Data Canvas Sense Your City (237MB or Real-time API)

This data set contains measures collected by DIY sensor kits across several major cities ["San Francisco", "Bangalore", "Boston", "Geneva", "Rio de Janeiro", "Shanghai", "Singapore"]. There is a visualization competition for this data set, submissions due March 20.

  • city: G
  • timestamp: T
  • temperature: Q
  • light: Q
  • airquality: Q
  • sound: Q
  • humidity: Q
  • dust: Q

Medical Store Geospatial Challenge (< 100KB)

This is a data set is small, but comes with a set of real-world questions about the data. This is also a competition, with submissions due April 25.

  • Referrers - Each row corresponds to information on a particular client referral source.

  • referrer_code: N

  • visit_count: Q
  • city -- referrer city
  • postal_code_referrer: G
  • (latitude, longitude): G

  • Clients - Each row corresponds to a client visit to the store

  • client_id: N

  • referrer_code: N
  • city -- referrer city
  • postal_code_referrer: G
  • (latitude, longitude): G
  • initial_visit_date: T
  • product_count: Q

UCI Machine Learning Repository - Individual household electric power consumption (20 MB)

This data set would be a great candidate to show multi-scale temporal aggregation.

  • timestamp: T
  • global_active_power: Q
  • global_reactive_power: Q
  • voltage: Q
  • global_intensity: Q

BrightKite User Check-ins (57.2 MB)

This data set would be a useful example for multi-scale aggregation in both space and time. This has been used as the motivating example for several Big Data visualization systems based on data cubes (imMens: Real‐time Visual Querying of Big Data, Nanocubes for real-time exploration of spatiotemporal datasets).

  • user-id: N
  • timestamp: T
  • (latitude, longitude): G

ACLED (Armed Conflict Location and Event Data Project) (35MB)

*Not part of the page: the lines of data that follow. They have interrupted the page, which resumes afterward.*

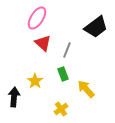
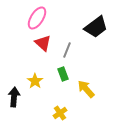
yellow cross: moved 1 px left, 4 px down
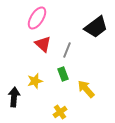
red triangle: moved 1 px down
yellow star: rotated 21 degrees clockwise
yellow cross: moved 1 px up
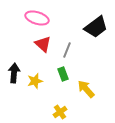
pink ellipse: rotated 75 degrees clockwise
black arrow: moved 24 px up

This data set contains entries for each violent event in Africa from 1997 - 2014. This data set would be a good candidate for visualization with a linked timeline and choropleth map, where selections in the timeline can drive the filtering of data shown on the map.

  • timestamp: T
  • (latitude, longitude): G
  • country: G
  • number of fatalities: Q

Safecast (3.2GB)

Grassroots sensor data about nuclear radiation in Japan

Statistical Computing Statistical Graphics Data expo Airline on-time performance (12GB)

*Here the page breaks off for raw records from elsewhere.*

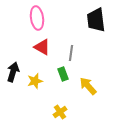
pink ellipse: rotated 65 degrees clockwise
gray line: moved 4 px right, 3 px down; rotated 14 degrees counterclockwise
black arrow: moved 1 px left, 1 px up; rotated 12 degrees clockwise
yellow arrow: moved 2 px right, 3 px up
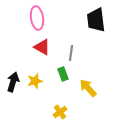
black arrow: moved 10 px down
yellow arrow: moved 2 px down
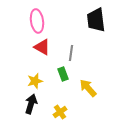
pink ellipse: moved 3 px down
black arrow: moved 18 px right, 22 px down
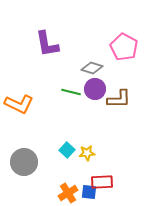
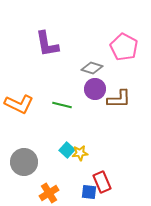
green line: moved 9 px left, 13 px down
yellow star: moved 7 px left
red rectangle: rotated 70 degrees clockwise
orange cross: moved 19 px left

A great data set for scalability testing. This is the data set used in the Crossfilter Demo.

The GDELT Data Set (~100GB)

This would be a great data set for more extreme scalability testing. There is an Open Source project for loading this data set into Spark on AWS.

The Indian Census has lots of public data.

Best Buy has a developer portal for querying their data via a Web API.